TASK REQUIREMENTS
Arrange the lines of the listing below as a numbered list, taking only the stretch from the line that contains "family: Pentatomidae" through the line that contains "scientific name: Lasius fuliginosus", both included, and leaving out any blank lines.

RECORDS FOR PROCESSING

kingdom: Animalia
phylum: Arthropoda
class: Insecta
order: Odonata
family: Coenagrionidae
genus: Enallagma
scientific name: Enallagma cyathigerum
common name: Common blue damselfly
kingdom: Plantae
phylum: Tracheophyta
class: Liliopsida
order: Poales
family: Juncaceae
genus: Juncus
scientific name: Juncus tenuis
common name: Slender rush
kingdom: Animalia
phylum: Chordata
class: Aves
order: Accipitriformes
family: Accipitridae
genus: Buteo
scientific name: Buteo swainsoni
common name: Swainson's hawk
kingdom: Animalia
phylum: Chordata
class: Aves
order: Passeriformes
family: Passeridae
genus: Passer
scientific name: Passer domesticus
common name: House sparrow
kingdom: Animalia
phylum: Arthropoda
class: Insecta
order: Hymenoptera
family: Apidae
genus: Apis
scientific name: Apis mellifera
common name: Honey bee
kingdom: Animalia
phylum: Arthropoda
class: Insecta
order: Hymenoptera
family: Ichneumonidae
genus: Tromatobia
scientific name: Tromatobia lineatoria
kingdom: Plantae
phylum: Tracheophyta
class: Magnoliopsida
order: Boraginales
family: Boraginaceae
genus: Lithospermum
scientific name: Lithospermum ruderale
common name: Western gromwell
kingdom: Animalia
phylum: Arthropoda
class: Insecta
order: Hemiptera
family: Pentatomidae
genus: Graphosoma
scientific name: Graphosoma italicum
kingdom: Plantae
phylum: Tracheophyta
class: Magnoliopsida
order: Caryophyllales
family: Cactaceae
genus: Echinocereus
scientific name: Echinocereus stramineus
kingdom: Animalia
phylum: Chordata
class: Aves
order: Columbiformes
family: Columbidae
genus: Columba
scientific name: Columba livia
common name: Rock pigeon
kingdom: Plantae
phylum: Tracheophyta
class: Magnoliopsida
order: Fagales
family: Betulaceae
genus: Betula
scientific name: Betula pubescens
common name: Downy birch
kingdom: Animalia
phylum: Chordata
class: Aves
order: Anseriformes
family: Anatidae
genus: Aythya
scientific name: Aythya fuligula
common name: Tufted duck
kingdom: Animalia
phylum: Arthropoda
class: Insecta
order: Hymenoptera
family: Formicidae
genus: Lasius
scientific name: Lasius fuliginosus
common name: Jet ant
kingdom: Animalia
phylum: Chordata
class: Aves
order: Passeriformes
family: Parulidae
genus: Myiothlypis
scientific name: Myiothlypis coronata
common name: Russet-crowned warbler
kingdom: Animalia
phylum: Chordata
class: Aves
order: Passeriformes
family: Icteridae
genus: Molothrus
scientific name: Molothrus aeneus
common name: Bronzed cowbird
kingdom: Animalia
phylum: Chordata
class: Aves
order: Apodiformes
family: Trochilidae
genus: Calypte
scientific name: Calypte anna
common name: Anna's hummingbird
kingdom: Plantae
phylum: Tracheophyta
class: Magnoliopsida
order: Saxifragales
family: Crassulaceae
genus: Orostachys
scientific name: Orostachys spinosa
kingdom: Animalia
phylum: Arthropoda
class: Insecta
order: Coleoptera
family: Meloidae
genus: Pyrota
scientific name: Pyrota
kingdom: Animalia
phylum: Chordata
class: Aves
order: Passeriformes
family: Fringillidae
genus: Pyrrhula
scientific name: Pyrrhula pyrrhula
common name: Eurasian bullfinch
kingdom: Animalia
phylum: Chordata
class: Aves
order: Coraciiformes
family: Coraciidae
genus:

TASK OUTPUT
1. family: Pentatomidae
2. genus: Graphosoma
3. scientific name: Graphosoma italicum
4. kingdom: Plantae
5. phylum: Tracheophyta
6. class: Magnoliopsida
7. order: Caryophyllales
8. family: Cactaceae
9. genus: Echinocereus
10. scientific name: Echinocereus stramineus
11. kingdom: Animalia
12. phylum: Chordata
13. class: Aves
14. order: Columbiformes
15. family: Columbidae
16. genus: Columba
17. scientific name: Columba livia
18. common name: Rock pigeon
19. kingdom: Plantae
20. phylum: Tracheophyta
21. class: Magnoliopsida
22. order: Fagales
23. family: Betulaceae
24. genus: Betula
25. scientific name: Betula pubescens
26. common name: Downy birch
27. kingdom: Animalia
28. phylum: Chordata
29. class: Aves
30. order: Anseriformes
31. family: Anatidae
32. genus: Aythya
33. scientific name: Aythya fuligula
34. common name: Tufted duck
35. kingdom: Animalia
36. phylum: Arthropoda
37. class: Insecta
38. order: Hymenoptera
39. family: Formicidae
40. genus: Lasius
41. scientific name: Lasius fuliginosus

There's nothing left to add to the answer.